TASK BRIEF
From the passage on Philip Tetlock's forecasting tournament, reproduce word for word the stretch from "Philip Tetlock is" through "of the tournament.".

PASSAGE PROVIDED
Philip Tetlock is a veteran American academic with a specialty in studying forecasting accuracy regarding affairs of state: e.g., what will China do this calendar year regarding its disputed territorial claim to the Spratly Islands in the South China Sea? He gets funding from the American intelligence community to run an impressive annual forecasting tournament, and now he’s given a class on what he’s learned from the first four years of the tournament.
He says in The Edge:
The second story is the parable of Tom Friedman and Bill Flack. It’s a tale of two forecasters. Everybody around this table knows who Tom Friedman is. He’s this world famous New York Times columnist, award-winning columnist, and award-winning writer. … Then there’s this guy, Bill Flack. Bill Flack is a retired irrigation specialist, who worked for the U.S. Department of Agriculture in Nebraska. He has no track record of writing on world politics. He’s never been invited to sit on a panel with Tom Friedman or, for that matter, anybody else. The question is, who is likely to be a better forecaster? …
It turns out though, and we know this from the IARPA tournament that Barb and I worked on for a number of years now, we also knew this from my earlier forecasting work as well, that the correlation between your ability to tell a good explanatory story and your forecasting accuracy is rather weak. It’s not as strong an argument as you might think. Even if it is positive, it’s not all that strong. There’s a very powerful countervailing reason for believing that Bill Flack is a better forecaster, and that is because Bill Flack is a scientifically-documented, officially-certified IARPA tournament superforecaster. He did a great job assigning probability estimates to hundreds of questions posed over four years in the IARPA forecasting tournament, a superb performance. This is with neutral umpires, no room for fudging, this is objective scoring.
It’s quite possible that Bill Flack is a better forecaster. I guess it brings us to what I see as a core paradox and that is, why is it that we know so much about Bill Flack’s forecasting record and so little about Tom Friedman’s? Why is it that most of the time we don’t even know that we don’t know that, and we don’t even seem to care? Is that a satisfactory intellectual state of affairs? Is that a good way to be conducting high stakes policy debates, by relying on proxies like social status, the ability to tell a good story in determining who has the most impact on the policy debates?
Here’s a useful observation by Tetlock on the incentives facing America’s intelligence agencies:
One of the things about learning in Washington, D.C. and the intelligence community is if you’re going to make a mistake, make sure you don’t make the last mistake.

INFORMATION SHOWN
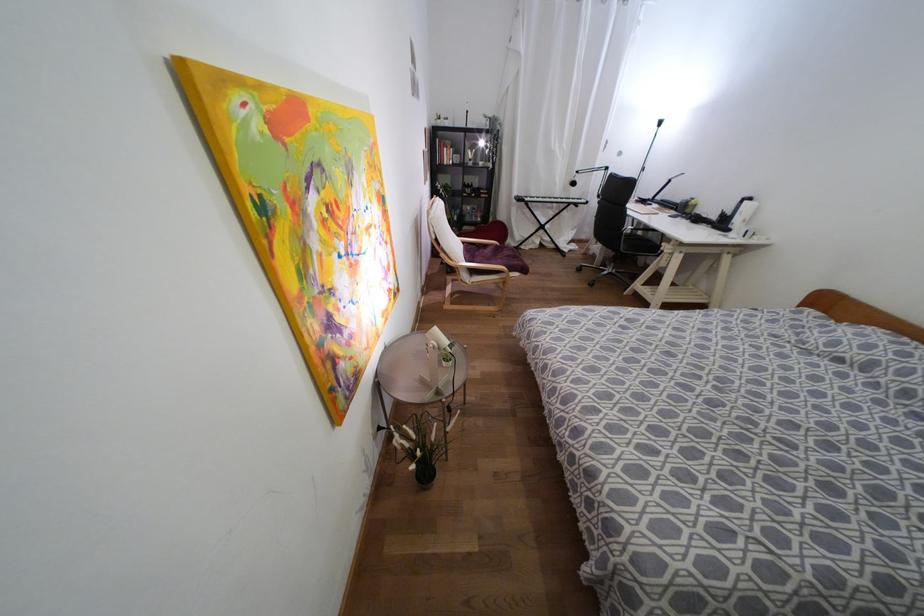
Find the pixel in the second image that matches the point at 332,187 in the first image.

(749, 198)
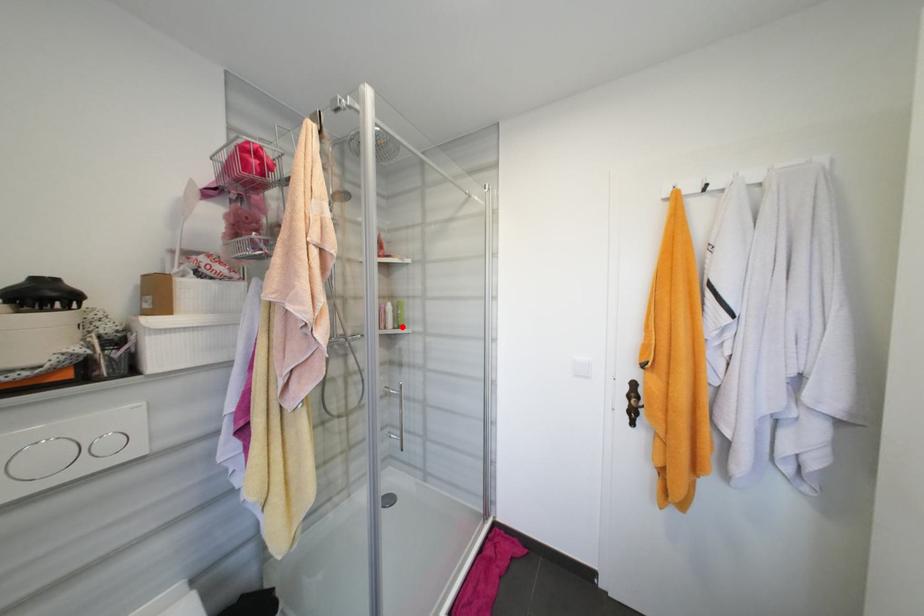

FINISHED TASK
Philip Tetlock is a veteran American academic with a specialty in studying forecasting accuracy regarding affairs of state: e.g., what will China do this calendar year regarding its disputed territorial claim to the Spratly Islands in the South China Sea? He gets funding from the American intelligence community to run an impressive annual forecasting tournament, and now he’s given a class on what he’s learned from the first four years of the tournament.